Pour bénéficier du congé pour décès, le salarié se doit d’alerter son employeur dans les plus brefs délais. L’information doit porter sur la nature de l’événement, la durée estimée de l’absence et les dates exactes envisagées pour le congé. En retour, l’employeur est en droit de réclamer un justificatif officiel attestant du décès, comme un acte de décès ou un avis d’obsèques.

Il est essentiel de rappeler que ce congé est un droit fondamental reconnu par la loi travail et qu’il s’applique pour tous les contrats, qu’il s’agisse de CDI, CDD, ou même de contrats d’apprentissage. En cas de refus ou de contestation concernant la durée, le salarié peut se référer à la convention collective applicable qui parfois prévoit des dispositions plus favorables que la loi.

Tableau récapitulatif des jours de congé en fonction du lien de parenté

Lien de parenté Nombre de jours de congé Observations
Enfant de moins de 25 ans 14 jours ouvrables Congé à prendre dans l’année suivant le décès, protection du contrat
Enfant de plus de 25 ans 12 jours ouvrables Possibilité de congé de deuil supplémentaire de 8 jours dans l’année
Conjoint, partenaire PACS, concubin 5 jours ouvrables Congé rémunéré prévu par le Code du travail
Parent (père, mère, beaux-parents) 3 jours ouvrables Applicable également si décès à l’étranger
Frère ou sœur 3 jours ouvrables Même conditions que pour les parents
Grand-parent 1 jour ouvrable Peut varier selon convention collective
Oncle, tante, neveu, nièce, beau-frère, belle-sœur 1 jour ouvrable Congé prévu, justifier le décès

Prolonger son congé en cas de décès d’un parent résidant à l’étranger

Le déplacement à l’étranger pour les obsèques d’un parent peut générer des contraintes importantes en termes de temps et d’organisation. Or, les jours de congé légaux ne couvrent pas systématiquement les allers-retours et démarches liées à ce type de déplacement. En conséquence, il est fréquent de devoir recourir à certaines solutions pour obtenir une prolongation de l’absence :

  • Utiliser des congés payés disponibles ou négocier avec l’employeur un congé sans solde.
  • Vérifier dans la convention collective ou les accords d’entreprise les droits additionnels, parfois spécifiquement prévus pour les déplacements longues distances.
  • Proposer un travail à distance partiel si la nature de l’activité le permet, pour alléger l’impact de l’absence.
  • Anticiper sa demande en fournissant toutes les preuves nécessaires (billets de voyage, certificats, correspondances administratives).
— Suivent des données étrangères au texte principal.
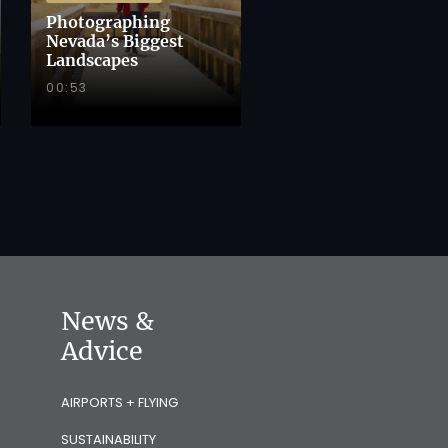
Photographing
Nevada’s Biggest
Landscapes
00:53
News &
Advice
AIRPORTS + FLYING
SUSTAINABILITY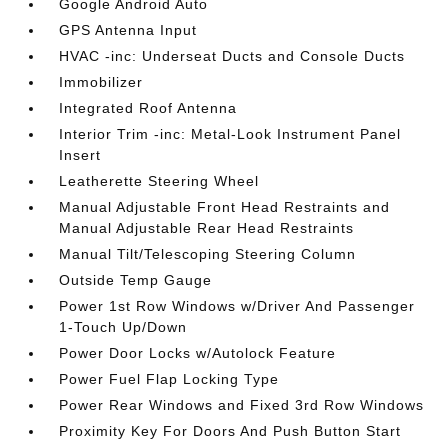
Google Android Auto
GPS Antenna Input
HVAC -inc: Underseat Ducts and Console Ducts
Immobilizer
Integrated Roof Antenna
Interior Trim -inc: Metal-Look Instrument Panel
Insert
Leatherette Steering Wheel
Manual Adjustable Front Head Restraints and
Manual Adjustable Rear Head Restraints
Manual Tilt/Telescoping Steering Column
Outside Temp Gauge
Power 1st Row Windows w/Driver And Passenger
1-Touch Up/Down
Power Door Locks w/Autolock Feature
Power Fuel Flap Locking Type
Power Rear Windows and Fixed 3rd Row Windows
Proximity Key For Doors And Push Button Start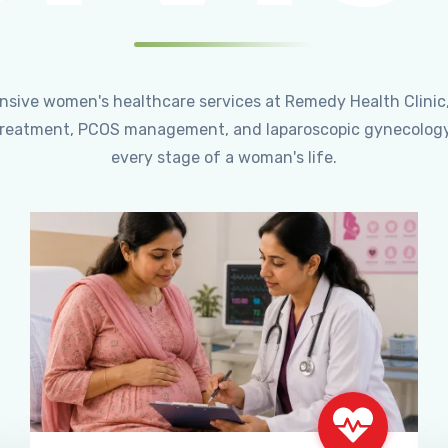
ensive women's healthcare services at Remedy Health Clinic
ty treatment, PCOS management, and laparoscopic gynecology
every stage of a woman's life.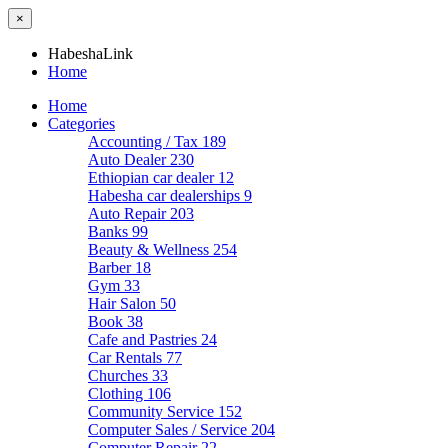
×
HabeshaLink
Home
Home
Categories
Accounting / Tax
189
Auto Dealer
230
Ethiopian car dealer
12
Habesha car dealerships
9
Auto Repair
203
Banks
99
Beauty & Wellness
254
Barber
18
Gym
33
Hair Salon
50
Book
38
Cafe and Pastries
24
Car Rentals
77
Churches
33
Clothing
106
Community Service
152
Computer Sales / Service
204
Computer Repair
22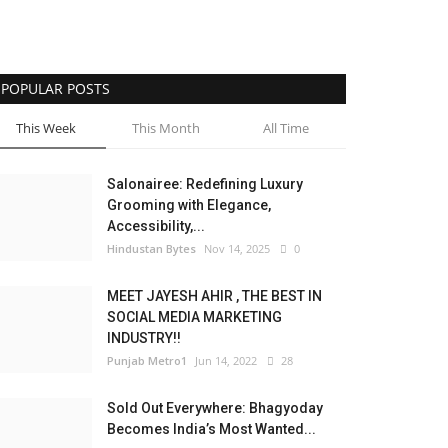
POPULAR POSTS
This Week
This Month
All Time
Salonairee: Redefining Luxury
Grooming with Elegance,
Accessibility,...
Hindustan Bytes
Nov 14, 2025
0
MEET JAYESH AHIR , THE BEST IN
SOCIAL MEDIA MARKETING
INDUSTRY!!
Punjab Metro1
Jun 14, 2022
28
Sold Out Everywhere: Bhagyoday
Becomes India’s Most Wanted...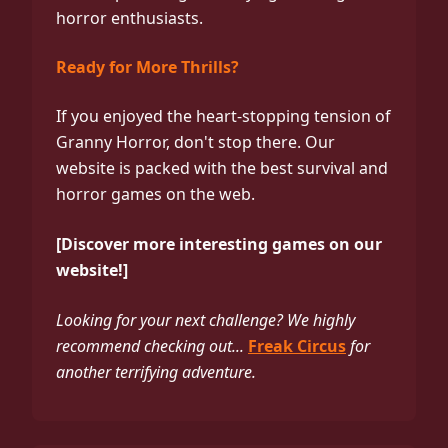
horror enthusiasts.
Ready for More Thrills?
If you enjoyed the heart-stopping tension of
Granny Horror, don't stop there. Our
website is packed with the best survival and
horror games on the web.
[Discover more interesting games on our
website!]
Looking for your next challenge? We highly
recommend checking out...
Freak Circus
for
another terrifying adventure.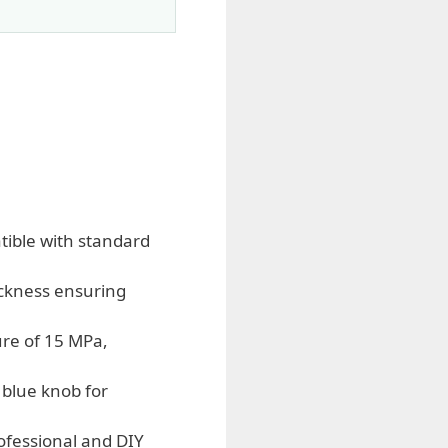
tible with standard
ckness ensuring
ure of 15 MPa,
blue knob for
rofessional and DIY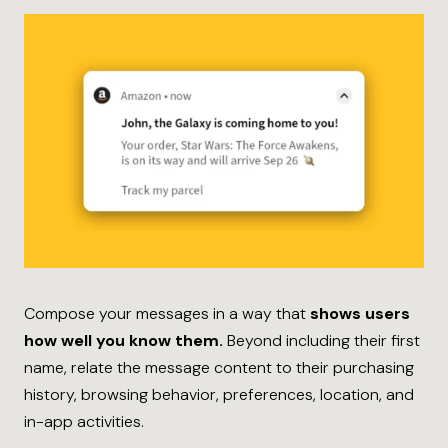
Compose your messages in a way that
shows users
how well you know them.
Beyond including their first
name, relate the message content to their purchasing
history, browsing behavior, preferences, location, and
in-app activities.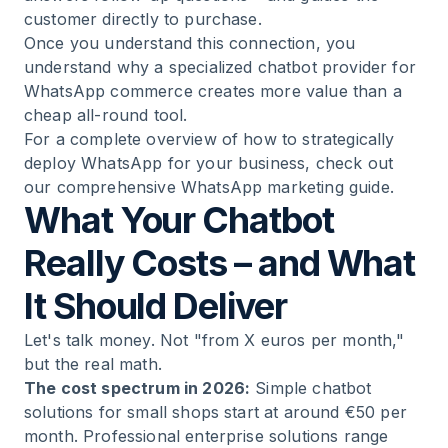
customer directly to purchase.
Once you understand this connection, you
understand why a specialized chatbot provider for
WhatsApp commerce creates more value than a
cheap all-round tool.
For a complete overview of how to strategically
deploy WhatsApp for your business, check out
our
comprehensive WhatsApp marketing guide
.
What Your Chatbot
Really Costs – and What
It Should Deliver
Let's talk money. Not "from X euros per month,"
but the real math.
The cost spectrum in 2026:
Simple chatbot
solutions for small shops start at around €50 per
month. Professional enterprise solutions range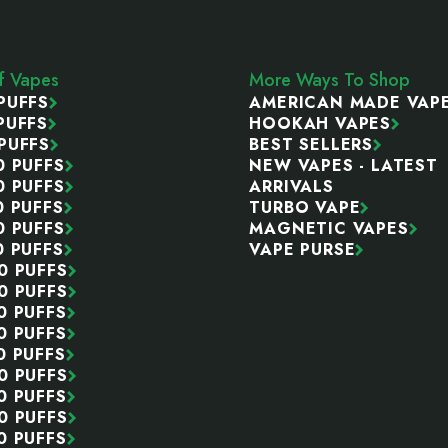
ff Vapes
More Ways To Shop
PUFFS
AMERICAN MADE VAP
PUFFS
HOOKAH VAPES
PUFFS
BEST SELLERS
0 PUFFS
NEW VAPES - LATEST
0 PUFFS
ARRIVALS
0 PUFFS
TURBO VAPE
0 PUFFS
MAGNETIC VAPES
0 PUFFS
VAPE PURSE
0 PUFFS
0 PUFFS
0 PUFFS
0 PUFFS
0 PUFFS
0 PUFFS
0 PUFFS
0 PUFFS
0 PUFFS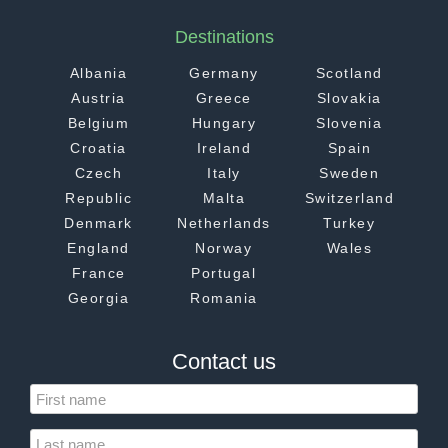
Destinations
Albania
Germany
Scotland
Austria
Greece
Slovakia
Belgium
Hungary
Slovenia
Croatia
Ireland
Spain
Czech
Italy
Sweden
Republic
Malta
Switzerland
Denmark
Netherlands
Turkey
England
Norway
Wales
France
Portugal
Georgia
Romania
Contact us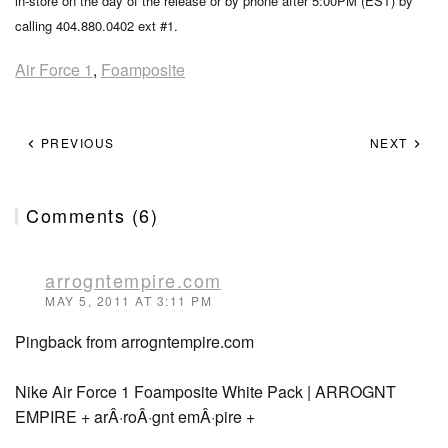
in-store on the day of the release or by phone after 5:00PM (EST) by
calling 404.880.0402 ext #1.
Air Force 1
,
Foamposite
PREVIOUS
NEXT
Comments (6)
arrogntempire.com
MAY 5, 2011 AT 3:11 PM
Pingback from arrogntempire.com
Nike Air Force 1 Foamposite White Pack | ARROGNT
EMPIRE + arÂ·roÂ·gnt emÂ·pire +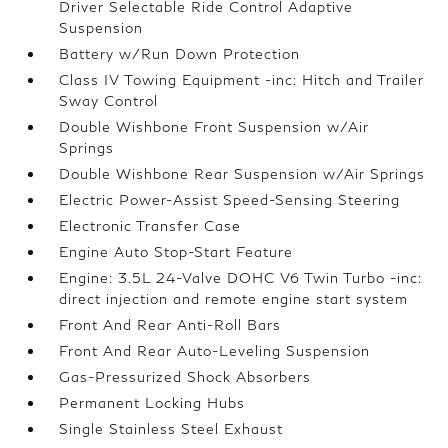
Driver Selectable Ride Control Adaptive
Suspension
Battery w/Run Down Protection
Class IV Towing Equipment -inc: Hitch and Trailer
Sway Control
Double Wishbone Front Suspension w/Air
Springs
Double Wishbone Rear Suspension w/Air Springs
Electric Power-Assist Speed-Sensing Steering
Electronic Transfer Case
Engine Auto Stop-Start Feature
Engine: 3.5L 24-Valve DOHC V6 Twin Turbo -inc:
direct injection and remote engine start system
Front And Rear Anti-Roll Bars
Front And Rear Auto-Leveling Suspension
Gas-Pressurized Shock Absorbers
Permanent Locking Hubs
Single Stainless Steel Exhaust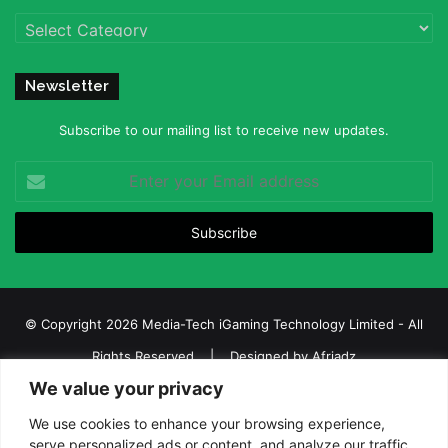
Categories
Newsletter
Subscribe to our mailing list to receive new updates.
Enter
your
Email
address
© Copyright 2026 Media-Tech iGaming Technology Limited - All
Rights Reserved | Designed by
Afriadz
We value your privacy
iGaming Afrika – Top Casino, Sports Betting, and Lottery News in
Africa
We use cookies to enhance your browsing experience,
serve personalized ads or content, and analyze our traffic.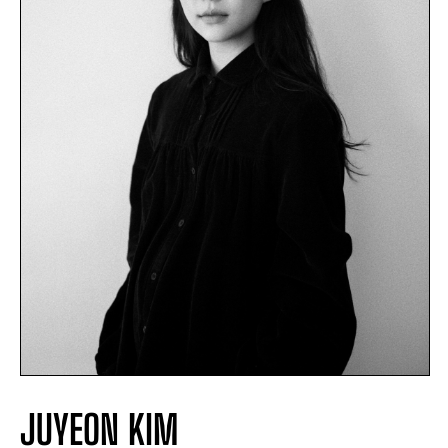
JUYEON KIM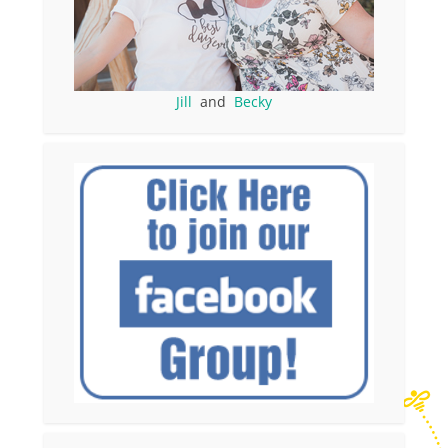
Jill
and
Becky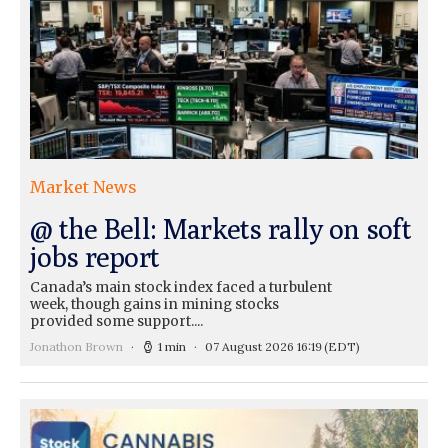
Market News
@ the Bell: Markets rally on soft
jobs report
Canada’s main stock index faced a turbulent
week, though gains in mining stocks
provided some support....
Jonathon Brown
1 min
07 August 2026 16:19
(EDT)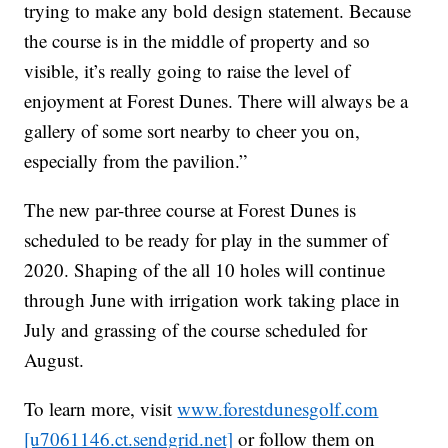
trying to make any bold design statement. Because
the course is in the middle of property and so
visible, it’s really going to raise the level of
enjoyment at Forest Dunes. There will always be a
gallery of some sort nearby to cheer you on,
especially from the pavilion.”
The new par-three course at Forest Dunes is
scheduled to be ready for play in the summer of
2020. Shaping of the all 10 holes will continue
through June with irrigation work taking place in
July and grassing of the course scheduled for
August.
To learn more, visit
www.forestdunesgolf.com
[u7061146.ct.sendgrid.net]
or follow them on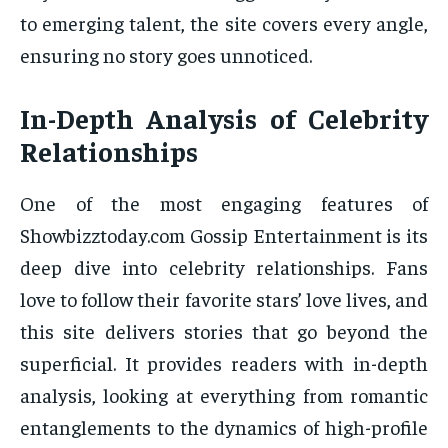
to emerging talent, the site covers every angle,
ensuring no story goes unnoticed.
In-Depth Analysis of Celebrity
Relationships
One of the most engaging features of
Showbizztoday.com Gossip Entertainment is its
deep dive into celebrity relationships. Fans
love to follow their favorite stars’ love lives, and
this site delivers stories that go beyond the
superficial. It provides readers with in-depth
analysis, looking at everything from romantic
entanglements to the dynamics of high-profile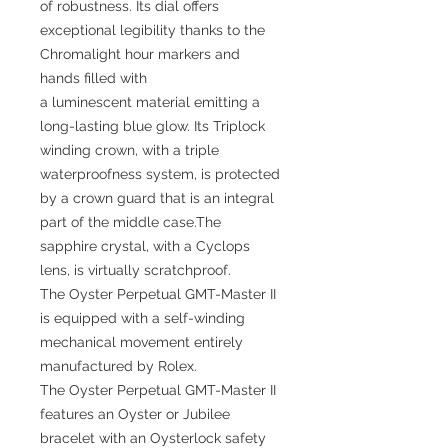
of robustness. Its dial offers
exceptional legibility thanks to the
Chromalight hour markers and
hands filled with
a luminescent material emitting a
long-lasting blue glow. Its Triplock
winding crown, with a triple
waterproofness system, is protected
by a crown guard that is an integral
part of the middle case.The
sapphire crystal, with a Cyclops
lens, is virtually scratchproof.
The Oyster Perpetual GMT-Master II
is equipped with a self-winding
mechanical movement entirely
manufactured by Rolex.
The Oyster Perpetual GMT-Master II
features an Oyster or Jubilee
bracelet with an Oysterlock safety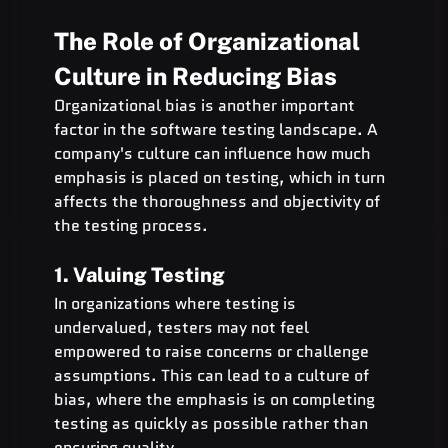
The Role of Organizational 
Culture in Reducing Bias
Organizational bias is another important 
factor in the software testing landscape. A 
company's culture can influence how much 
emphasis is placed on testing, which in turn 
affects the thoroughness and objectivity of 
the testing process.
1. Valuing Testing
In organizations where testing is 
undervalued, testers may not feel 
empowered to raise concerns or challenge 
assumptions. This can lead to a culture of 
bias, where the emphasis is on completing 
testing as quickly as possible rather than 
ensuring quality.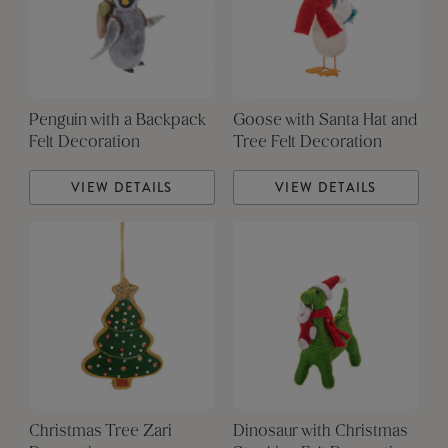
Penguin with a Backpack
Goose with Santa Hat and
Felt Decoration
Tree Felt Decoration
VIEW DETAILS
VIEW DETAILS
Christmas Tree Zari
Dinosaur with Christmas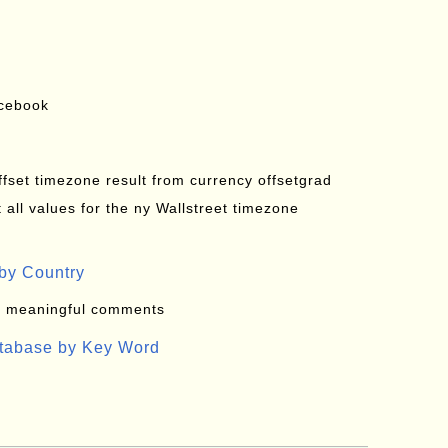
acebook
offset timezone result from currency offsetgrad
all values for the ny Wallstreet timezone
by Country
: meaningful comments
atabase by Key Word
La communication et la transparence avec l’employeur s’avèrent primordiales pour ajuster les modalités d’absence en fonction des circonstances spécifiques liées à un décès familial à l’étranger.

Combien de jours de congé pour un décès de parent à l’étranger ?

Le salarié bénéficie de 3 jours ouvrables de congé payé, identiques à ceux prévus pour un décès survenant en France, sauf dispositions plus favorables prévues par la convention collective ou l’accord d’entreprise.

Peut-on obtenir des jours supplémentaires pour un déplacement à l’étranger ?

Oui, sous réserve d’un accord avec l’employeur ou selon les dispositions de la convention collective. Il est possible d’utiliser des congés payés ou un congé sans solde pour prolonger son absence.

Quels justificatifs sont nécessaires pour un congé pour décès ?

Un certificat de décès, un avis d’obsèques ou tout autre document officiel attestant du décès peut être demandé par l’employeur, ainsi que des preuves du lien de parenté si besoin.

Le congé pour décès est-il rémunéré ?

Oui, il s’agit d’un congé payé, rémunéré comme du temps de travail effectif, sans délai de carence.

Le congé pour décès peut-il être fractionné ?

Habituellement, ce congé est pris de manière continue. Cependant, un accord explicite avec l’employeur peut permettre un fractionnement.